* **Exercise details**
Every line below between the one holding "ring dip: (1110, 955)" and the one holding "pinky tip: (1104, 953)", inclusive, should be copied exactly, and no other line.

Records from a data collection
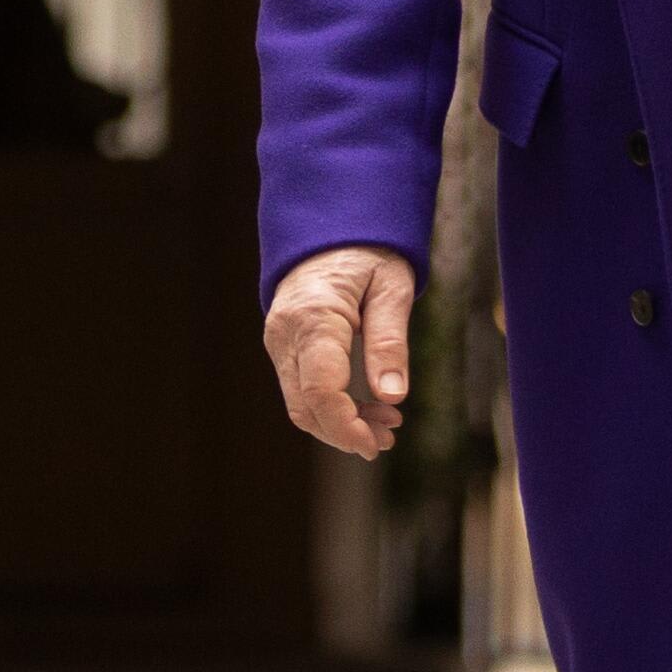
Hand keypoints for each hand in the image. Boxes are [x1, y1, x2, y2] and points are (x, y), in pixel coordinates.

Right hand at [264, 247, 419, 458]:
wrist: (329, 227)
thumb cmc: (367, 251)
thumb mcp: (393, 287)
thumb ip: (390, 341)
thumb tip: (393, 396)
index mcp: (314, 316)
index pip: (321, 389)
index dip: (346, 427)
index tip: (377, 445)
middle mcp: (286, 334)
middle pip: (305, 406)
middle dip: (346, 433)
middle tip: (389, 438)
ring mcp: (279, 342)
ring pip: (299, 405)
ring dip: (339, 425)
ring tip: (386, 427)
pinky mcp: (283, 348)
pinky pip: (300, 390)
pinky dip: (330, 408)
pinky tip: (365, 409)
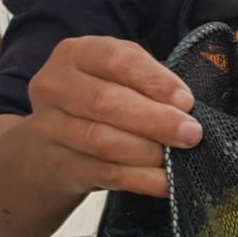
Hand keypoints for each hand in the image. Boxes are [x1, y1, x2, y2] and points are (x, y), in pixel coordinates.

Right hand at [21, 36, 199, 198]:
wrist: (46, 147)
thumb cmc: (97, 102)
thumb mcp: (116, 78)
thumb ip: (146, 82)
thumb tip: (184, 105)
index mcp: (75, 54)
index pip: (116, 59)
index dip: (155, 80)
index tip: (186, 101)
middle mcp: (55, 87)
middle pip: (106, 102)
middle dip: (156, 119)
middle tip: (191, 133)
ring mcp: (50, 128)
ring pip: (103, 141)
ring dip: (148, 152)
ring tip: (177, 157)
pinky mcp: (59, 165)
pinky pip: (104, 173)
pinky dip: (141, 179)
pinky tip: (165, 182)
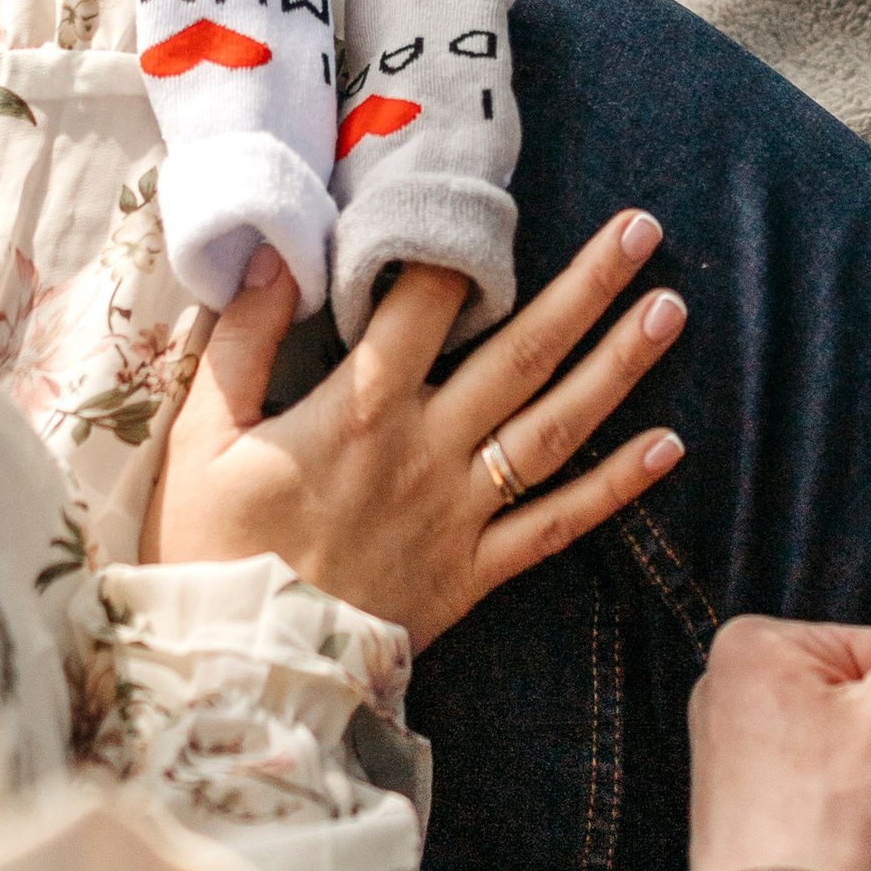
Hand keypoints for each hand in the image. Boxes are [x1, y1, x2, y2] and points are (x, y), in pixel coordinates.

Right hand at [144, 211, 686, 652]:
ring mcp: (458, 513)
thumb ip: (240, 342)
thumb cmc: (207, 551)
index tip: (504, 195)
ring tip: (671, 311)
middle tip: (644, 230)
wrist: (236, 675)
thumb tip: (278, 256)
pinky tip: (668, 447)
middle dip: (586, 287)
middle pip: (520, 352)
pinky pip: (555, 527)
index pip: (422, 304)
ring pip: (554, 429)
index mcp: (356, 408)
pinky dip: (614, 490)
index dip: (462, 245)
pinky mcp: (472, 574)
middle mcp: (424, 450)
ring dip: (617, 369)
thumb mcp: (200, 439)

--

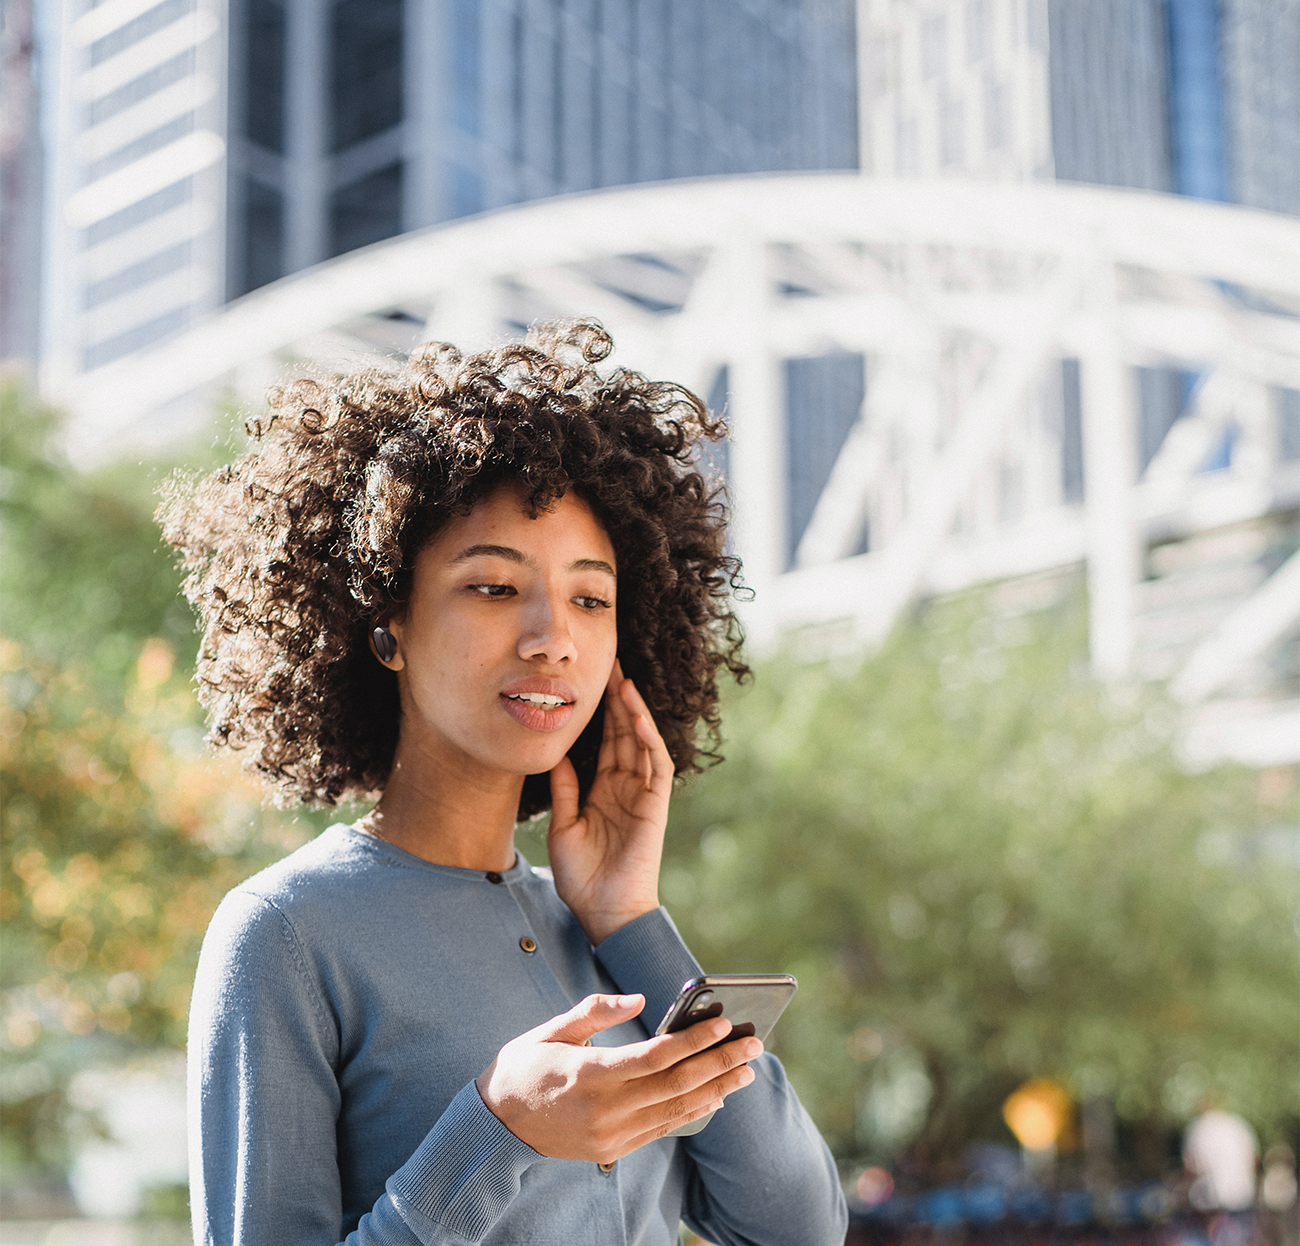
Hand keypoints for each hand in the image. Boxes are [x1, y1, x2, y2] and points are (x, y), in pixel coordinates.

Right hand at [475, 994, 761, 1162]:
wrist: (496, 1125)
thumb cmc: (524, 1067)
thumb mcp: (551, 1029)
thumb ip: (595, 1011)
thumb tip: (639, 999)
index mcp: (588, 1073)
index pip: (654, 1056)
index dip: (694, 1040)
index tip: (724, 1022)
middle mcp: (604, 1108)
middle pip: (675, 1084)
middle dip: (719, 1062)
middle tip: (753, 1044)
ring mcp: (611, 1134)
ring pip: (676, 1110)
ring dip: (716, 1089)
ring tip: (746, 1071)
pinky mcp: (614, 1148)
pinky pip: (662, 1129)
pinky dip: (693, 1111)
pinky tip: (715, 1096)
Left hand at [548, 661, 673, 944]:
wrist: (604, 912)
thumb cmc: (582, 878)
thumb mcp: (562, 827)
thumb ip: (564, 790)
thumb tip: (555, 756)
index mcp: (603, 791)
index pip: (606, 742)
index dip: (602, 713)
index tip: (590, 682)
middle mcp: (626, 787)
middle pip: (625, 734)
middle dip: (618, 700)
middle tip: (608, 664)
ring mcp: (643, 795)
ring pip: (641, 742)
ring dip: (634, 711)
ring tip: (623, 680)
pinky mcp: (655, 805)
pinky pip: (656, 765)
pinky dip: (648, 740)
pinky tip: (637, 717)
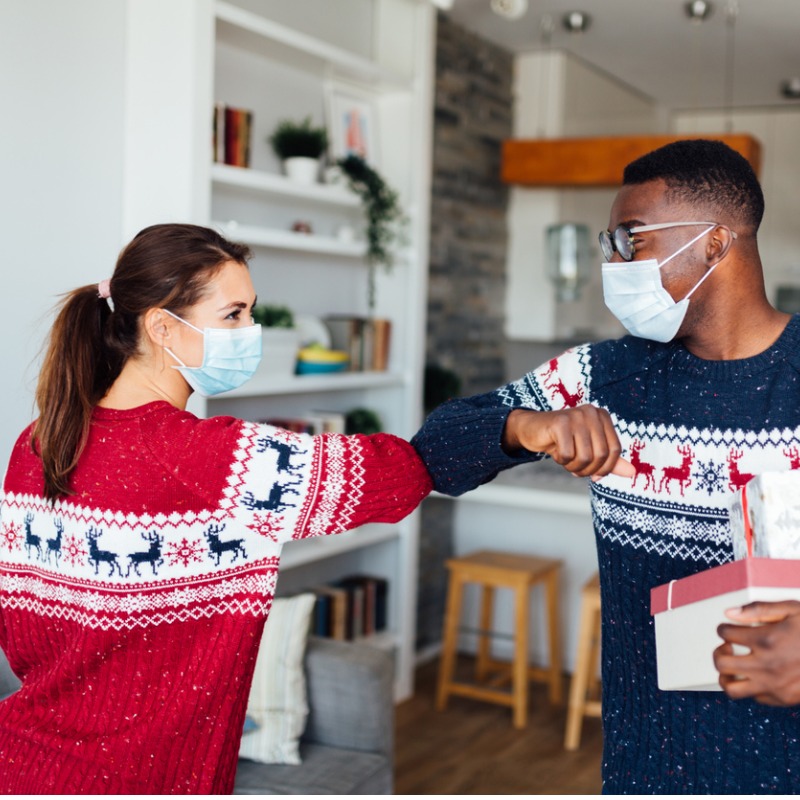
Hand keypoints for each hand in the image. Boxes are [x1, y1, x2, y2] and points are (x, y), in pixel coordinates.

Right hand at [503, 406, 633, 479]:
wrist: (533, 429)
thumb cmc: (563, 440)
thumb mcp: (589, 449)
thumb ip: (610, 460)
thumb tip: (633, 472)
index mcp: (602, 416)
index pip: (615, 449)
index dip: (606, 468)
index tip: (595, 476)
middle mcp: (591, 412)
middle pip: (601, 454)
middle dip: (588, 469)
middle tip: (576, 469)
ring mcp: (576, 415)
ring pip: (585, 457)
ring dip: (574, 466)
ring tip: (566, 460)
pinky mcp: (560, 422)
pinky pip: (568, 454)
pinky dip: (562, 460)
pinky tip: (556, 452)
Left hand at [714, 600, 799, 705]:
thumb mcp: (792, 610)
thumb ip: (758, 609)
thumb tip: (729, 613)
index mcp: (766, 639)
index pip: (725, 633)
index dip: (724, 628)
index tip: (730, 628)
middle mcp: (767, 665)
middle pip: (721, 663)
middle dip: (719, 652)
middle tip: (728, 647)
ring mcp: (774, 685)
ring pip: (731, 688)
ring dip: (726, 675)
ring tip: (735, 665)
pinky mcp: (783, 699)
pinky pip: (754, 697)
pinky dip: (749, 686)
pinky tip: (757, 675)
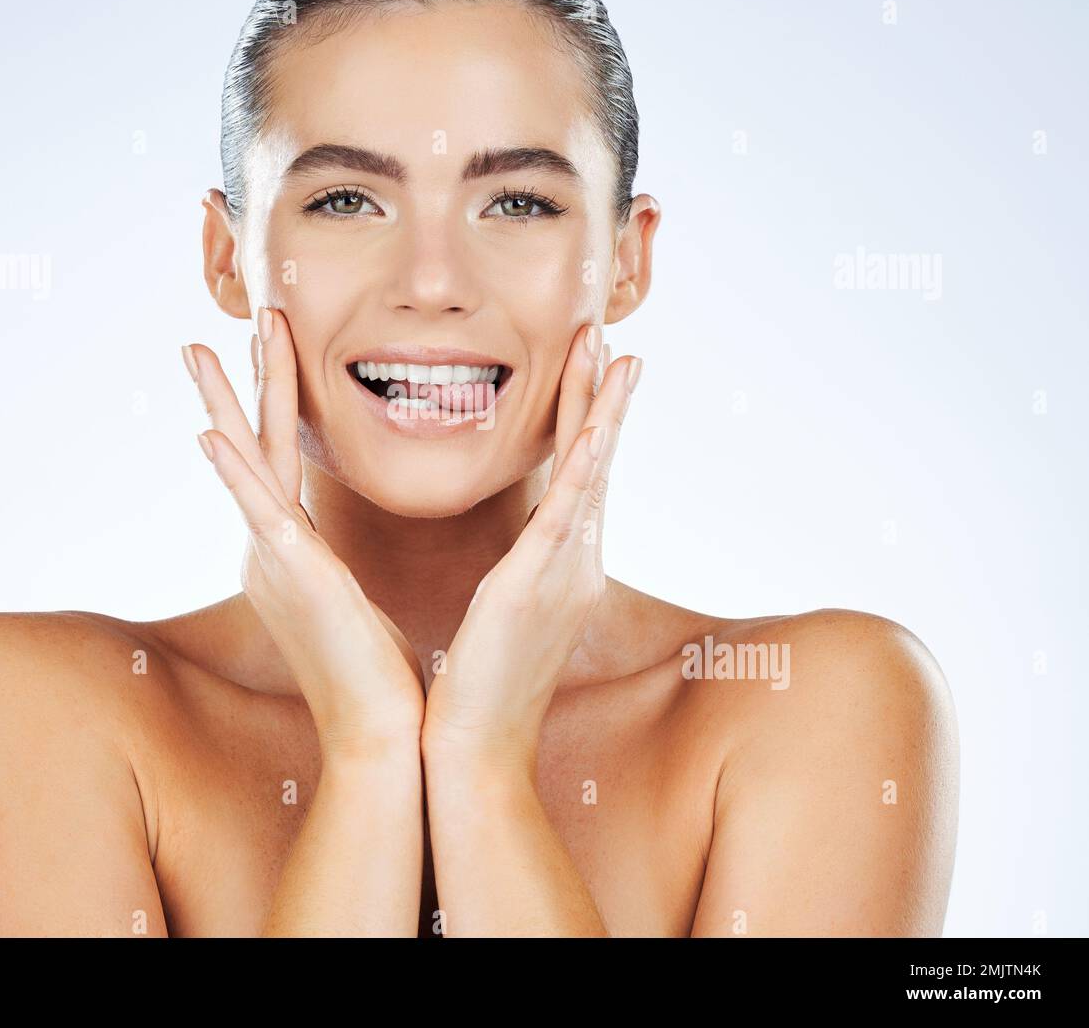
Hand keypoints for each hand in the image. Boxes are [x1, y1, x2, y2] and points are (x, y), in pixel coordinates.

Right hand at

* * *

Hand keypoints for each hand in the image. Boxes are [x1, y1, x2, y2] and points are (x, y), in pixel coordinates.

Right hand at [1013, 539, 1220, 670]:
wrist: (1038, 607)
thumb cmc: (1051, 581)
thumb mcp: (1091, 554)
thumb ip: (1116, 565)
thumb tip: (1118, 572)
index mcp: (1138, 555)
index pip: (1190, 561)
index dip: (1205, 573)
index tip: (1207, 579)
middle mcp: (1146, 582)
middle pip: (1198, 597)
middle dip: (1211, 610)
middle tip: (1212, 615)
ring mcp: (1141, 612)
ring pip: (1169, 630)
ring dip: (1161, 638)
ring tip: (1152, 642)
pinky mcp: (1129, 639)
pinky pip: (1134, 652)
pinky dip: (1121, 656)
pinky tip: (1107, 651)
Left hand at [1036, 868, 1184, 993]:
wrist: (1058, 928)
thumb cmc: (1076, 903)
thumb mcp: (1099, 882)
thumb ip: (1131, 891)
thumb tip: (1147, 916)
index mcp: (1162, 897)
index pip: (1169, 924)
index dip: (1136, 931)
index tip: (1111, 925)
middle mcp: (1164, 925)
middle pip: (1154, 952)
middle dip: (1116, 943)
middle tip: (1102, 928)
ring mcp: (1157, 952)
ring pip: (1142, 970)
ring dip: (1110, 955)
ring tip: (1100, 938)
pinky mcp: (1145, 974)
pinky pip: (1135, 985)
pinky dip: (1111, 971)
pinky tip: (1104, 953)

* **Result of this exercise**
ring dip: (1110, 955)
ring tip: (1100, 938)
pinky mcp: (1145, 974)
pinky pip: (1135, 985)
pinky dip: (1111, 971)
pinky tip: (1104, 953)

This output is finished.